Haoyuan Li, Founder and CEO, Alluxio
"We deployed Alluxio in a cluster of 1000 nodes to accelerate the data preprocessing of model training on our game AI platform. Alluxio has proven to be stable, scalable and manageable,” said Peng Chen, Engineer Manager in the big data team at Tencent. “As more and more big data and AI applications are containerized, Alluxio is becoming the top choice for large organizations as an intermediate layer to accelerate data analytics and model training."
“Data teams with large-scale analytics and AI/ML computing frameworks are under increasing pressure to make a growing number of data sources more easily accessible, while also maintaining performance levels as data locality, network IO, and rising costs come into play,” said Mike Leone, Analyst, ESG. “Organizations want to use more affordable and scalable storage options like cloud object stores, but they want peace of mind knowing they don’t have to make costly application changes or experience new performance issues. Alluxio is helping organizations address these challenges by abstracting away storage details while bringing data closer to compute, especially in hybrid cloud and multi-cloud environments.”
Alluxio 2.7 Community and Enterprise Edition features new capabilities, including:
Alluxio and NVIDIA’s DALI for ML
NVIDIA’s Data Loading Library (DALI) is a commonly used python library which supports CPU and GPU execution for data loading and preprocessing to accelerate deep learning. With release 2.7, the Alluxio platform has been optimized to work with DALI for python-based ML applications which include a data loading and preprocessing step as a precursor to model training and inference. By accelerating I/O heavy stages and allowing parallel processing of the following compute intensive training, end-to-end training on the Alluxio data platform achieves significant performance gains over traditional solutions. The solution is scale-out as opposed to other solutions suitable for smaller data set sizes.
Data Loading at Scale
At the heart of Alluxio’s value proposition is data management capabilities complimenting caching and unification of disparate data sources. As the use of Alluxio has grown for compute and storage spanning multiple geographical locations, the software continues to evolve to keep scaling using a new technique for batching data management jobs. Batching jobs, performed using an embedded execution engine for tasks such as data loading, reduces the resource requirements for the management controller lowering cost of provisioned infrastructure.
Ease of Use on Kubernetes
Alluxio now supports a native Container Storage Interface (CSI) Driver for Kubernetes, as well as a Kubernetes operator for ML making it easier than ever before to operate ML pipelines on the Alluxio platform in containerized environments. The Alluxio volume type is now natively available for Kubernetes environments. Agility and ease-of-use are a constant focus in this release.

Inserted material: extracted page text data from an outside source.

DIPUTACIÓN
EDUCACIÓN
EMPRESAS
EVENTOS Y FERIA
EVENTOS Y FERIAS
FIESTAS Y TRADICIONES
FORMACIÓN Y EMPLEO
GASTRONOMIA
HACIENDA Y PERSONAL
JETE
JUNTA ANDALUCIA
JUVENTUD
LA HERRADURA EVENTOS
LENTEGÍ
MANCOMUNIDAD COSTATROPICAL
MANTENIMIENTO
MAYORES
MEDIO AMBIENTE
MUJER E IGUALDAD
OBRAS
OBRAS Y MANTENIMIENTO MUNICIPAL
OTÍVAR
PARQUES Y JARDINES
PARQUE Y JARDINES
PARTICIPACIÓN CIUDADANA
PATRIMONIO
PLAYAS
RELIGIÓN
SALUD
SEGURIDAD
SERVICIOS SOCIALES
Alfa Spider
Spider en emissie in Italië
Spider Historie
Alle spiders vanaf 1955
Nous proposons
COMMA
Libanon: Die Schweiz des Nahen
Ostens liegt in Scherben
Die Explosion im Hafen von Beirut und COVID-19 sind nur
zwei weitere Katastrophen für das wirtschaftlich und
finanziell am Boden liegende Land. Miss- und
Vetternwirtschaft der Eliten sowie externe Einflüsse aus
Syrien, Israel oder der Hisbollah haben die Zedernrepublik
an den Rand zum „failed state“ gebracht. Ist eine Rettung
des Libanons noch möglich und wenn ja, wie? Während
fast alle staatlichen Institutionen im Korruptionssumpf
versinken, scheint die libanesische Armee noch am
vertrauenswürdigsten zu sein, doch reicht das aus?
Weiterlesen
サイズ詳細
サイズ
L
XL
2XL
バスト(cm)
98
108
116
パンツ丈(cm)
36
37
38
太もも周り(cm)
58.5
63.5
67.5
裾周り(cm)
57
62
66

Insight Driven Dynamic Cache Sizing for Presto
An intelligent new capability, called Shadow Cache, makes striking the balance between high performance and cost easy by dynamically delivering insights to measure the impact of cache size on response times. For multi-tenant Presto environments at scale, this new feature significantly reduces the management overhead with self-managing capabilities.

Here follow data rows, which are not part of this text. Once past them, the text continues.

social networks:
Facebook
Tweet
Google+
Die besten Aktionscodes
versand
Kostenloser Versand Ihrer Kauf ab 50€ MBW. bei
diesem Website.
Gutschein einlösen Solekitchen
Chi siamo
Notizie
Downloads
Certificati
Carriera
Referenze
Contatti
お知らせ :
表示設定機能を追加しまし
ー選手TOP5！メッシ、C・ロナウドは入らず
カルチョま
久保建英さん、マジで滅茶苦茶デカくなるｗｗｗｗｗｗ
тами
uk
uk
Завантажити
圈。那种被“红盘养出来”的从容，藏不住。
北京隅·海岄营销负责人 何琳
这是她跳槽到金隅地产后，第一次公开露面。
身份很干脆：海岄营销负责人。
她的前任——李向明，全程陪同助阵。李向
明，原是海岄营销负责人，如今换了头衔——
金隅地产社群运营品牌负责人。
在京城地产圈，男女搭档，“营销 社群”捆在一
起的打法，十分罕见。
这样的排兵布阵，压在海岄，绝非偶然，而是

“Data platform teams utilize Alluxio to streamline data preprocessing and loading phases in a world where storage is separated from ML computation,” said Adit Madan, Senior Product Manager, Alluxio. “This simplicity enables maximum utilization of GPUs with frameworks such as Spark ML, Tensorflow and PyTorch. The Alluxio solution is available on multiple cloud platforms such as AWS, GCP, and Azure Cloud, and now also on Kubernetes in private data centers or public clouds.”

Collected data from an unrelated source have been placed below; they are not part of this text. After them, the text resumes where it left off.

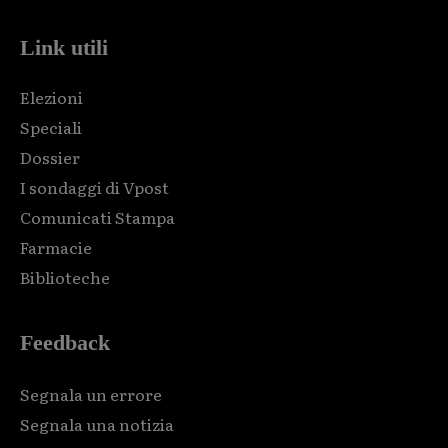
Link utili
Elezioni
Speciali
Dossier
I sondaggi di Vpost
Comunicati Stampa
Farmacie
Biblioteche
Feedback
Segnala un errore
Segnala una notizia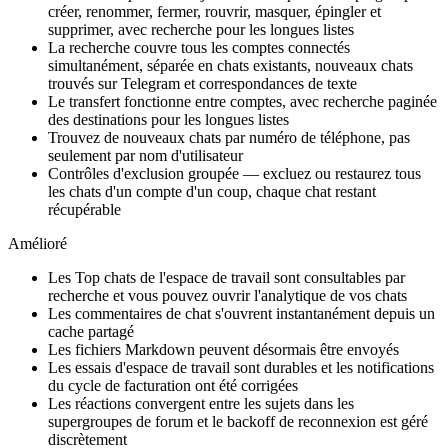
créer, renommer, fermer, rouvrir, masquer, épingler et
supprimer, avec recherche pour les longues listes
La recherche couvre tous les comptes connectés
simultanément, séparée en chats existants, nouveaux chats
trouvés sur Telegram et correspondances de texte
Le transfert fonctionne entre comptes, avec recherche paginée
des destinations pour les longues listes
Trouvez de nouveaux chats par numéro de téléphone, pas
seulement par nom d'utilisateur
Contrôles d'exclusion groupée — excluez ou restaurez tous
les chats d'un compte d'un coup, chaque chat restant
récupérable
Amélioré
Les Top chats de l'espace de travail sont consultables par
recherche et vous pouvez ouvrir l'analytique de vos chats
Les commentaires de chat s'ouvrent instantanément depuis un
cache partagé
Les fichiers Markdown peuvent désormais être envoyés
Les essais d'espace de travail sont durables et les notifications
du cycle de facturation ont été corrigées
Les réactions convergent entre les sujets dans les
supergroupes de forum et le backoff de reconnexion est géré
discrètement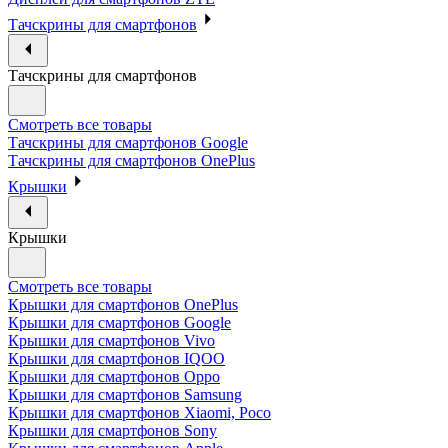
Тачскрины для смартфонов
Тачскрины для смартфонов
Смотреть все товары
Тачскрины для смартфонов Google
Тачскрины для смартфонов OnePlus
Крышки
Крышки
Смотреть все товары
Крышки для смартфонов OnePlus
Крышки для смартфонов Google
Крышки для смартфонов Vivo
Крышки для смартфонов IQOO
Крышки для смартфонов Oppo
Крышки для смартфонов Samsung
Крышки для смартфонов Xiaomi, Poco
Крышки для смартфонов Sony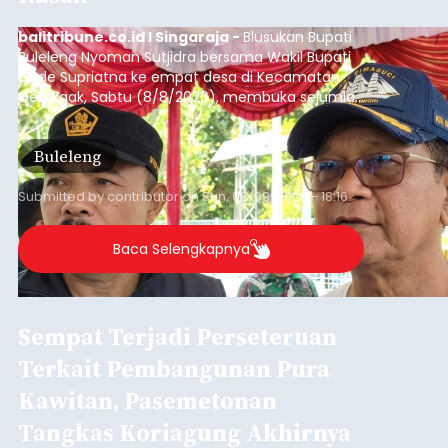
balitribune.co.id I Singaraja -
Blusukan Bupati
Buleleng Nyoman Sutjidra bersama Wakil Bupati
Gede Supriatna ke empat desa di Kecamatan
Gerokgak, Sabtu (8/8/2026), membuka sejumlah
persoalan yang masih dihadapi masyarakat. Dari
jalan desa yang rusak hingga potensi pertanian
Buleleng
yang belum optimal, semuanya menjadi
perhatian pemerintah daerah.
Submitted by
contributor
on
Sun, 08/09/2026 - 18:16
Baca Selengkapnya
Sempat Terjadi Perseteruan
Terkait Pembangunan Pura
Kawitan, Pasemetonan
Tangkas Koriagung Akhirnya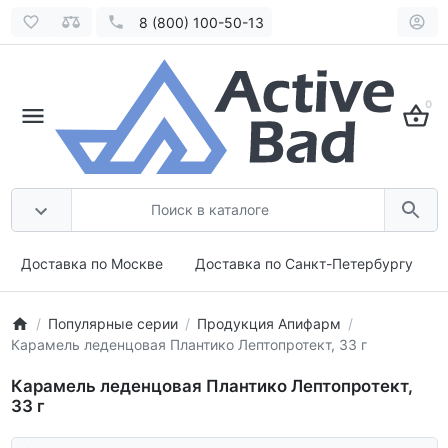
8 (800) 100-50-13
0
Доставка по Москве
Доставка по Санкт-Петербургу
Популярные серии
Продукция Апифарм
Карамель леденцовая Плантико Лептопротект, 33 г
Карамель леденцовая Плантико Лептопротект,
33 г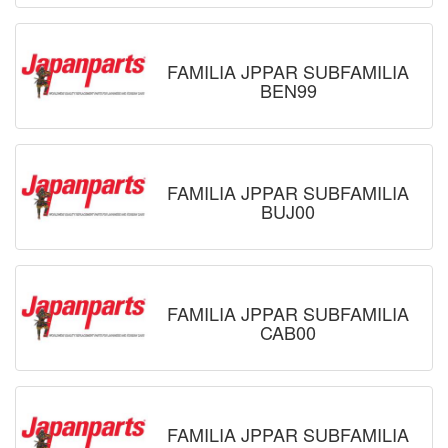
FAMILIA JPPAR SUBFAMILIA
BEN99
FAMILIA JPPAR SUBFAMILIA
BUJ00
FAMILIA JPPAR SUBFAMILIA
CAB00
FAMILIA JPPAR SUBFAMILIA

Proven at global web scale in production for modern data services, Alluxio is the developer of open source data orchestration software for the cloud. Alluxio moves data closer to data analytics and machine learning compute frameworks in any cloud across clusters, regions, clouds and countries, providing memory-speed data access to files and objects. Intelligent data tiering and data management deliver consistent high performance to customers in financial services, high tech, retail and telecommunications. Alluxio is in production use today at eight out of the top ten internet companies. Venture-backed by Andreessen Horowitz, Seven Seas Partners and Volcanics Ventures. Alluxio was founded at UC Berkeley’s AMPLab by the creators of the Tachyon open source project.